Eugene heykele bakarken, "Bu da gerçeğinden daha iyi görünüyor," diye düşündü.
Tıpkı portrede olduğu gibi, heykelin yüzü de Eugene'in hatırladığı Sienna imgesinden biraz daha güzel görünüyordu. Hayır, belki de gerçek hayattaki ilham kaynağının aynısıydı? Eugene heykelin yüzüne bakarken merak etti.
Anılarında Sienna'nın yüzü sık sık kızgınlık gösteriyordu. Ne de olsa Helmuth her türlü saçmalıkla dolu bir yerdi ve yolculukları da çetindi. O lanet olası yer, sinirlenmekten başka bir şey yapamayacağınız bir cehennemdi.
-Lütfen, sana yalvarıyorum.
-İşte bu yüzden... işte bu yüzden size geri dönmenizi söyledim. Neden bu kadar inatla bizi takip etmek zorundaydın ki?

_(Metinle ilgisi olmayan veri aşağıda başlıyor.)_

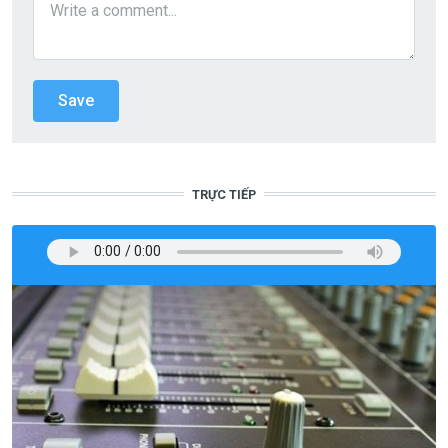
TRỰC TIẾP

Ama Eugene'in aklındaki en canlı anı, onun kızgın ifadesinden ziyade.... kızarmış gözlerinden düşen yaşlarla ağlamasıydı.
-Lütfen, ölemezsin.
-Yapamazsın... yapamazsın. Lütfen, Hamel.

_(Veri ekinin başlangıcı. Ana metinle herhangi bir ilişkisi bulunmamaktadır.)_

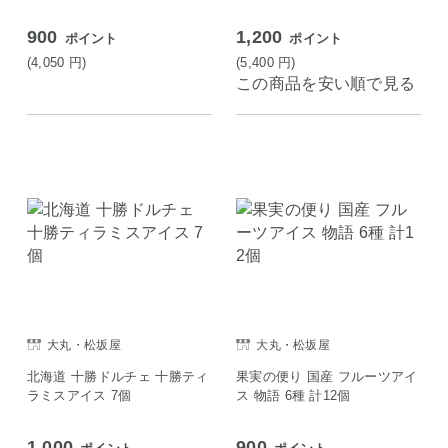
900
1,200
ポイント
ポイント
(4,050
円
)
(5,400
円
)
この商品を安い順で見る
大丸・松坂屋
大丸・松坂屋
北海道 十勝ドルチェ 十勝ティ
果実の便り 国産 フルーツアイ
ラミスアイス 7個
ス 物語 6種 計12個
1,000
900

Öldüğü andaki anıları biraz bulanıktı ve etrafında olup bitenleri net olarak duyamamıştı.... Her halükârda Sienna'nın söylediğine inandığı şey buydu. Eugene içini çekmeden önce hayal kırıklığıyla elini kaşıdı.
Heykelin yüzü ağlamaklı değildi. Bunun yerine, kendinden emin bir gülümsemesi vardı. Eugene bu yüzü tanıdı. Kolayca sinirlenen Sienna, sihriyle büyük bir şey başardığında böyle bir ifade takınırdı ve dönüp kendini beğenmiş bir şekilde ona bakardı.
"...Sanırım gerçek kişiden o kadar da farklı değil," diye mırıldandı Eugene arkasını dönerken.